One day I opened the newspaper to discover that today's young moms have nothing but scorn for the choices we baby boomers made. "The new breed of wife has learned from the '80s and '90s wives that 'having it all' is a myth," proclaimed Susan Shapiro Barash, a gender-studies professor at Marymount Manhattan College, in the New York Post.
A myth? Gosh, you could have fooled me. My own life, and those of countless peers who also enjoy happy families and challenging careers, seemed to have worked out so well.

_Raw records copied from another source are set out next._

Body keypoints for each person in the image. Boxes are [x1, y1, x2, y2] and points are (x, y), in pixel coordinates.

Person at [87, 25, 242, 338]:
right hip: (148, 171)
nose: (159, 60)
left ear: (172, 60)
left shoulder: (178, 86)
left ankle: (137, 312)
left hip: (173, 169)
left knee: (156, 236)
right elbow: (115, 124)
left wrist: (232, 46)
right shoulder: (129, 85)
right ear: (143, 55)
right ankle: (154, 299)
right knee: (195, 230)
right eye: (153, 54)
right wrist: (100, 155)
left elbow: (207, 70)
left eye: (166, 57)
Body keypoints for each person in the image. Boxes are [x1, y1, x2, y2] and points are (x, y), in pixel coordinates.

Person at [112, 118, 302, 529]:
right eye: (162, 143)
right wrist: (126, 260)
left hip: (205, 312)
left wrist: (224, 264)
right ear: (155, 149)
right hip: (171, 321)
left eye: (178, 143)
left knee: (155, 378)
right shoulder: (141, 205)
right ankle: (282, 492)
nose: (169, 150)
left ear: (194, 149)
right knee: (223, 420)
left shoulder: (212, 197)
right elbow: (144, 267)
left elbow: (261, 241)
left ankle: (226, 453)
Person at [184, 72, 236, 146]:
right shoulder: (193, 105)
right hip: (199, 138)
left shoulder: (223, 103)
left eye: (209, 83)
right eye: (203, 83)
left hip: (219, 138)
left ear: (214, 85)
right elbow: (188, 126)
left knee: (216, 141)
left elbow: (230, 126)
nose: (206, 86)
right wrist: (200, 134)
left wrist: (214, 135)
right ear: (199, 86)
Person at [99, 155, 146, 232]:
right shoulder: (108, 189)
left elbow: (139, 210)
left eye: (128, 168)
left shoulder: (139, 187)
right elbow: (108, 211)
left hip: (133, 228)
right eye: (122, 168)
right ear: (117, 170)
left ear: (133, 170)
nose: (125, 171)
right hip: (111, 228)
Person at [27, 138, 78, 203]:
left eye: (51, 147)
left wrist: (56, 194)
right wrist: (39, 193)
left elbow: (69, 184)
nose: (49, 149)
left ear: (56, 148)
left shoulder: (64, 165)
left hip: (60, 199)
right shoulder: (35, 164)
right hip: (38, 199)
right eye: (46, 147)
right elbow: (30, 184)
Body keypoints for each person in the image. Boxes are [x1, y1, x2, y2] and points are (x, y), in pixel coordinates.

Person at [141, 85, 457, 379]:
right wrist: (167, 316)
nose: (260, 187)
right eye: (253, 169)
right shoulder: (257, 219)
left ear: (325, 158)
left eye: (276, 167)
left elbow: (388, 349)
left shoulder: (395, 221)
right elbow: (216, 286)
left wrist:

But apparently we've been deluded—or simply misguided—in our pursuit of the goals we set out to achieve so long ago.
According to Barash's book, The New Wife: The Evolving Role of the American Wife, this superior young woman has no intention of wrestling with the inevitable hassles of juggling a job and a family. She has a far cushier existence in mind for herself. "She wants a pleasurable, struggle-free life—and has no doubt she can get it," Barash, who interviewed 500 women around the country, told the Post.
A pleasurable, struggle-free life—boy, that sounds nice! Perhaps this is why the New Wife has so much company in going after her goal. Anyone who reads the news has been bombarded lately with "trend" stories about women giving up their careers to become stay-at-home moms—picture-perfect domestic icons who dote on their kids, attend every soccer game, and volunteer at school fairs. Needless to say, all this free time is made possible by the income-producing labors of their hard-working (and high-earning) husbands.
And, yes, it really is a trend. Reversing a pattern that has held for nearly 30 years, the workforce participation of married mothers with a child less than one year old dropped from 59 percent in 1998 to 55 percent in 2000, according to the U.S. Census Bureau.